▶ **Exercise aim**: Among the entries below, the lines from the one with "middle tip: (175, 101)" up to and including the one with "thumb ip: (194, 258)" are to be restated exactly, without pictures.

>>>

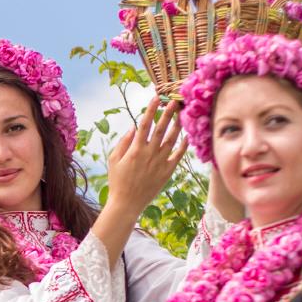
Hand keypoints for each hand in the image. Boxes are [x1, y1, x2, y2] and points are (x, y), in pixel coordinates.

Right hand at [104, 98, 187, 215]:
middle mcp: (150, 153)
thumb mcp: (114, 160)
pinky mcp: (167, 172)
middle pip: (161, 128)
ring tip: (182, 115)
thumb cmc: (117, 181)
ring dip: (177, 126)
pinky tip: (187, 136)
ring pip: (172, 140)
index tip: (156, 97)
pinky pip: (178, 156)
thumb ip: (123, 142)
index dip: (151, 109)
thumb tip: (134, 127)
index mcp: (135, 149)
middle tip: (175, 101)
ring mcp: (160, 162)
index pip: (145, 124)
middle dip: (168, 113)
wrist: (127, 203)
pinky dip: (184, 145)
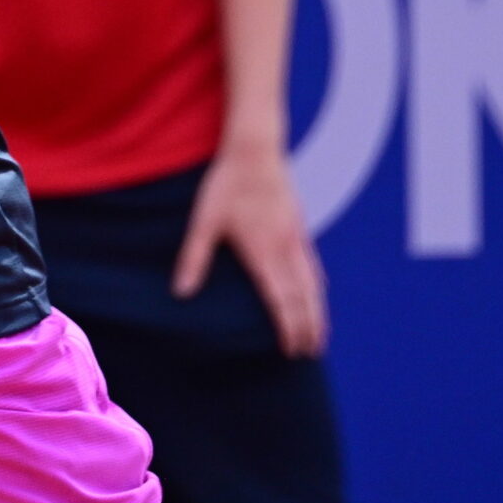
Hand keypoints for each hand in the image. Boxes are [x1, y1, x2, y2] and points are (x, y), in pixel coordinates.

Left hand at [171, 142, 327, 356]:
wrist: (255, 149)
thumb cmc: (225, 185)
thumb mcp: (204, 221)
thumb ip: (194, 258)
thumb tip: (181, 292)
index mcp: (263, 251)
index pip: (281, 299)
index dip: (288, 327)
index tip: (291, 349)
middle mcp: (285, 248)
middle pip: (304, 297)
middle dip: (309, 327)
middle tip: (311, 353)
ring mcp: (296, 237)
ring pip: (313, 283)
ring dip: (318, 310)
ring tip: (320, 334)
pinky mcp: (298, 226)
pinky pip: (312, 264)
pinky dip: (317, 286)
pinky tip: (318, 292)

<<<

▶ **Output of the exercise**:
middle tip: (175, 101)
ring mcp: (160, 162)
index pip: (145, 124)
middle dip: (168, 113)
wrist: (127, 203)
pinky dip: (184, 145)
Hand keypoints for each hand in the image. Boxes are [x1, y1, x2, y2] and points are (x, y), in pixel coordinates.

Left hand at [171, 142, 327, 356]:
wrist: (255, 149)
thumb cmc: (225, 185)
thumb mcp: (204, 221)
thumb ip: (194, 258)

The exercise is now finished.